Sí, Obama incrementó las deportaciones después de haber prometido a los latinos que hallaría una manera de ofrecer alivio mientras negociaba una reforma migratoria con un camino a la ciudadanía. Sí, Obama se ofendió cuando activistas, periodistas y líderes comunitarios lo desafiaron por no haber cumplido su promesa y él los reprendió durante reuniones en la Casa Blanca por haberlo criticado públicamente.

Una y otra vez, el presidente dijo que no podía actuar unilateralmente para legalizar a los inmigrantes presentes ilegalmente y después demostró lo contrario, prácticamente la víspera de su reelección, concediendo una acción diferida a los jóvenes que estaban habilitados para acogerse a la Ley DREAM quienes, coincidentemente, estaban participando activamente en la campaña a favor de los demócratas.

Y sí, Obama está respondiendo una vez más a renovados llamamientos para que termine con las deportaciones con su respuesta acostumbrada, que se reduce básicamente a “No puedo hacer nada” y “Echen la culpa a los republicanos.”

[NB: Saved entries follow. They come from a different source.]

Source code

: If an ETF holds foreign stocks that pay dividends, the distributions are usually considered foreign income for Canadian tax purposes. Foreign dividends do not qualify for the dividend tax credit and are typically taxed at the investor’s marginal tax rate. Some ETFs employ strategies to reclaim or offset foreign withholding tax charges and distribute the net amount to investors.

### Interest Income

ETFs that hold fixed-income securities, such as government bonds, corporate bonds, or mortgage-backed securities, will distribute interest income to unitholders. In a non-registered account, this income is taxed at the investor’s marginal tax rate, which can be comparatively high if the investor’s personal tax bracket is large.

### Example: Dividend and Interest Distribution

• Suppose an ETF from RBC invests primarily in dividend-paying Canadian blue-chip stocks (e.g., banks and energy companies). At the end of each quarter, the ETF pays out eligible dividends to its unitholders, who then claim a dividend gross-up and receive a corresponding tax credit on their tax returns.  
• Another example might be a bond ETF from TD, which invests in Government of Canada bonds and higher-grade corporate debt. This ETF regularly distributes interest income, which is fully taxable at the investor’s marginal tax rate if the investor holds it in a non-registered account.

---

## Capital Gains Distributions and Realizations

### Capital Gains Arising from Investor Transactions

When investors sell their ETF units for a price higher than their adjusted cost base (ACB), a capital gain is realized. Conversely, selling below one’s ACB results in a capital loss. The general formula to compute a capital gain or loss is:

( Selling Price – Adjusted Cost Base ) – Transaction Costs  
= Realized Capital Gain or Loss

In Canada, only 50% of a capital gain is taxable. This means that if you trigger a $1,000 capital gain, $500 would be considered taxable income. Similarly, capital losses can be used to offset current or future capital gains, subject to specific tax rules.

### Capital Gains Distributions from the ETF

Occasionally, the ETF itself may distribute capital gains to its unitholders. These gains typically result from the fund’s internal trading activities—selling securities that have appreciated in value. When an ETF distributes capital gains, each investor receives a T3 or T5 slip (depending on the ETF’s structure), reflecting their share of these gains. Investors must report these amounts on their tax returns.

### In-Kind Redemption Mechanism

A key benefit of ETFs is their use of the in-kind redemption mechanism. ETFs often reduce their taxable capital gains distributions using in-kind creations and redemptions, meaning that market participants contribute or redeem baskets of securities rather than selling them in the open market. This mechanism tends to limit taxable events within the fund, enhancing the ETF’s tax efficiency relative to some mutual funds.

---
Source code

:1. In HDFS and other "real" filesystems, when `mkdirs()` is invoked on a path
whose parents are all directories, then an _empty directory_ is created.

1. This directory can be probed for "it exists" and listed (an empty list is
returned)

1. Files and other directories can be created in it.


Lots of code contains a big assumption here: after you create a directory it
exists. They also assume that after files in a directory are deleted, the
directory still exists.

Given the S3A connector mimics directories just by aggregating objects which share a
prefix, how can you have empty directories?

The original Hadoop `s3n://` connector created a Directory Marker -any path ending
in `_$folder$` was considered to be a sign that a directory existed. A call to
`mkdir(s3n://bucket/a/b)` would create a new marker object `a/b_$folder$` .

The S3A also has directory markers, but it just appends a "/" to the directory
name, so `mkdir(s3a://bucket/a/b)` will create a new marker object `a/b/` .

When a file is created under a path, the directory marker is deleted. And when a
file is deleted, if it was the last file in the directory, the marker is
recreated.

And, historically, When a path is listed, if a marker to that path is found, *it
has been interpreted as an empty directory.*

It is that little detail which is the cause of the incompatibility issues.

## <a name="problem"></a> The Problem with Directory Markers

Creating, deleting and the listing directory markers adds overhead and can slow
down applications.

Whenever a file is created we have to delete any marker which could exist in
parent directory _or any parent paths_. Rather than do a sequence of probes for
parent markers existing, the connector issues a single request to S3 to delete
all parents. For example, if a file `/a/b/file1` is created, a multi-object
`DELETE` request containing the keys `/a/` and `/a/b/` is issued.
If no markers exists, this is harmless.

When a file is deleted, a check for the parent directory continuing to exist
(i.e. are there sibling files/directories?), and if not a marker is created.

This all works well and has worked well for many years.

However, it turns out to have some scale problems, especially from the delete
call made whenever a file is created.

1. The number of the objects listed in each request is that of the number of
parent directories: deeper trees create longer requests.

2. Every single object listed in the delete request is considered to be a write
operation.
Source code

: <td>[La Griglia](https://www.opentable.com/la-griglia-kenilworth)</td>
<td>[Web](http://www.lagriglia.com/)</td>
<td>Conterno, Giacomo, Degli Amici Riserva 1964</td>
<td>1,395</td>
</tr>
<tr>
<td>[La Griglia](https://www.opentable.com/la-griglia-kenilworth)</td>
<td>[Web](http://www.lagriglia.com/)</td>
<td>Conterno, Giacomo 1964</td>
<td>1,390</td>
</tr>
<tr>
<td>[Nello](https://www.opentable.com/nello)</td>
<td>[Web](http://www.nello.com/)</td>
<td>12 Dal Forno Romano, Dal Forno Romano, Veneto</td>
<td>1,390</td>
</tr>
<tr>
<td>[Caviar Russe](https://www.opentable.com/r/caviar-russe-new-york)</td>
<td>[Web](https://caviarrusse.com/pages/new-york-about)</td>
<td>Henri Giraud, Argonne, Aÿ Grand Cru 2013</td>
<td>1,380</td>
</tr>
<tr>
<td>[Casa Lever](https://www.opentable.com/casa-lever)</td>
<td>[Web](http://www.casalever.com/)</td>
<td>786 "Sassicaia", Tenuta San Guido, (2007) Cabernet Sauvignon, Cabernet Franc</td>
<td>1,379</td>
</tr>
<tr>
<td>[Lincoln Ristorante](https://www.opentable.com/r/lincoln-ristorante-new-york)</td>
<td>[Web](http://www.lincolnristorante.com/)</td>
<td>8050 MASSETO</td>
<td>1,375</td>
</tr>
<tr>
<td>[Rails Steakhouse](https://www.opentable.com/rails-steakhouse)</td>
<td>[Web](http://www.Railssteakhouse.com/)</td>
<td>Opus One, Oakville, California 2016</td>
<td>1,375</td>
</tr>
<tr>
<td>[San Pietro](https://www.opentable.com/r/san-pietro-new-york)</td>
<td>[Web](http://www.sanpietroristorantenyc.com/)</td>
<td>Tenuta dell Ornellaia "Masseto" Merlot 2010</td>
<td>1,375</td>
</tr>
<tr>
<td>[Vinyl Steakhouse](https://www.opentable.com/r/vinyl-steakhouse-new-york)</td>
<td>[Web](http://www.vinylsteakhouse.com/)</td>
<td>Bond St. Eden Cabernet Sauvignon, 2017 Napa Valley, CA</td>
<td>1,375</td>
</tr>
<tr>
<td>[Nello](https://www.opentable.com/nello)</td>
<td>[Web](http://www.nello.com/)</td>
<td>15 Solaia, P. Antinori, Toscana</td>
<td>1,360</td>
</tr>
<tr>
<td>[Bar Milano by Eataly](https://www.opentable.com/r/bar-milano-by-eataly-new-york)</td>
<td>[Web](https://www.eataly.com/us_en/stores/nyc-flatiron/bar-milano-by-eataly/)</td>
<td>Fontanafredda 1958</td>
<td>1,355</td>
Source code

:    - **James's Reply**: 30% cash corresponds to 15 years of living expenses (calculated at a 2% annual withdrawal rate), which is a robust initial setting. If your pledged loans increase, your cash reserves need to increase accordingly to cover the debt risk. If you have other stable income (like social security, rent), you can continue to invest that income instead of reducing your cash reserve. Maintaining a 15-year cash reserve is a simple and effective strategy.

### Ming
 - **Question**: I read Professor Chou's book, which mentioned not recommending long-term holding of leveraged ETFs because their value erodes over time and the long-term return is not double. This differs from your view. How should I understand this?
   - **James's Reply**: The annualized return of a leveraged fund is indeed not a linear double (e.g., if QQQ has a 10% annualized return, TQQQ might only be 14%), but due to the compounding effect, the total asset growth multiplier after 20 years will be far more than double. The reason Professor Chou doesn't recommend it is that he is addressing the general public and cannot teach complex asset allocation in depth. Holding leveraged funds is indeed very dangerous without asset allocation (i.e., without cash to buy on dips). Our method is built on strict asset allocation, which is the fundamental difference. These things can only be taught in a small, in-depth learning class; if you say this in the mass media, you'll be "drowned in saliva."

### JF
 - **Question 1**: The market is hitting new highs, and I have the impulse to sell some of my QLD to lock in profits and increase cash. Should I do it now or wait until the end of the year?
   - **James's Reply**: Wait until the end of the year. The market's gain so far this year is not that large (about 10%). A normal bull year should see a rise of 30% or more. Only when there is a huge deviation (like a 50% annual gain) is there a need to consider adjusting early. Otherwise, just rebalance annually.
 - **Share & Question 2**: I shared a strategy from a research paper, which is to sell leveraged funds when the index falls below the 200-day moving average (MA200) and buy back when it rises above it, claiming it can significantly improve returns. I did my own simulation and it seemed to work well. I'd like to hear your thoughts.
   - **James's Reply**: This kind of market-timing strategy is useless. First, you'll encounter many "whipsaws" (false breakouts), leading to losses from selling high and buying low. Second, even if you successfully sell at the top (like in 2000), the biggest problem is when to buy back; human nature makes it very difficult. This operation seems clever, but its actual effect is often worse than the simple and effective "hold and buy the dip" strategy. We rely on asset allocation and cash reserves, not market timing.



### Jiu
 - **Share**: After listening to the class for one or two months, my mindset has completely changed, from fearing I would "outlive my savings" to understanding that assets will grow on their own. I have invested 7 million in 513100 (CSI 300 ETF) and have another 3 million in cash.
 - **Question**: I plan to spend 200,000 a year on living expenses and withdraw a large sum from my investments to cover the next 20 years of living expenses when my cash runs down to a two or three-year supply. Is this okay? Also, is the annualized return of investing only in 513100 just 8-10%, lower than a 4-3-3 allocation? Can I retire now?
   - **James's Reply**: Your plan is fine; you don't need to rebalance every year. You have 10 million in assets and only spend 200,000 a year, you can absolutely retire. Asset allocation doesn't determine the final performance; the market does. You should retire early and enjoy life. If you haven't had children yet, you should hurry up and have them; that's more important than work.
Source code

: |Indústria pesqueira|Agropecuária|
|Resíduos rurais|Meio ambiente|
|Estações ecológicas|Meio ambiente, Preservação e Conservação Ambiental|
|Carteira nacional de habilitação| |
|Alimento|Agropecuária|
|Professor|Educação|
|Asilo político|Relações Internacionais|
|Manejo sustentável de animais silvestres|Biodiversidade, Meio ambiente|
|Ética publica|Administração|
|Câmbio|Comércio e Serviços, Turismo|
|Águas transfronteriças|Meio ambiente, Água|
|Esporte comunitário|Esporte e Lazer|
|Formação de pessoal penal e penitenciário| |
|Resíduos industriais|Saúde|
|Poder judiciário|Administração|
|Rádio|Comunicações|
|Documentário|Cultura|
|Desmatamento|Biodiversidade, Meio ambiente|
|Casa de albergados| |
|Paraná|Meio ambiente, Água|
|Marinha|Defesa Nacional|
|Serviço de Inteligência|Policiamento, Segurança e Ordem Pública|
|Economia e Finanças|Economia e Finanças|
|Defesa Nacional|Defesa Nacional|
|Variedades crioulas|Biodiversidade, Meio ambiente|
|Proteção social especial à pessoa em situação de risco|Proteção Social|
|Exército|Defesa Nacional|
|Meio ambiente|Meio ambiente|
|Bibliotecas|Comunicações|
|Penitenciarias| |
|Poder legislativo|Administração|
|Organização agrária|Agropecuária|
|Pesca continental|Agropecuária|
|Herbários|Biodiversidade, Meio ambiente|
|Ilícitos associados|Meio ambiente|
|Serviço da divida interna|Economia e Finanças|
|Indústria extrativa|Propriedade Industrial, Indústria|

Obama efectivamente pidió a individuos suplicantes, en reuniones recientes en la Casa Blanca, que se guardaran sus anécdotas sobre el dolor y sufrimiento de las deportaciones y la separación de las familias. No porque no le importen, por supuesto —nos ha dicho muchas veces cuánto le importan— sino porque es más productivo discutir la estrategia para legislar una ayuda permanente. En eso, al menos, fue honesto, aunque un poco frío.

Sus maquinaciones presidenciales para preservar las tasas de aprobación entre los hispanos han sido evidentes durante años, aún cuando sus discípulos no quisieron verlas. Y aunque todos los años Obama ha realizado giras de conferencias durante el Mes de la Herencia Hispana, para dejar en claro que le importa que se lleve a cabo una reforma migratoria, las tasas de aprobación del presidente entre los latinos han alcanzado su punto más bajo —52%, según Gallup.

Pero el motivo por el que estuvo previamente tan alta —75%, sólo un año antes— es un misterio. Cuando se acercaba al final del primer año en su cargo, quedó claro que el programa de gobierno del presidente para el segundo y demás años no ponía la inmigración en el mapa.

No culpo al presidente por su incapacidad de lograr que un Partido Republicano obstruccionista se aviniera a un acuerdo en uno de los temas más polémicos de nuestros tiempos. Hasta Ronald Reagan, muchos han señalado, tendría pocas posibilidades de lograr que se aprobara otra reforma en el clima actual de suma polarización.

Y todo aquel con sensatez no hubiera criticado al presidente por centrarse en la economía y en la creación de empleos, si lo hubiera dicho. En lugar de ello, continuó excediéndose en sus promesas sobre la inmigración sin producir resultados.

El histórico número de deportaciones y de fracasos en cuanto a la reforma migratoria no será su perdurable legado. Será lo tontos que se sentirán sus más ardientes defensores hispanos, al saber cuánto tiempo les llevó darse cuenta de que el presidente los estaba engañando en el asunto que toca más de lleno su dignidad.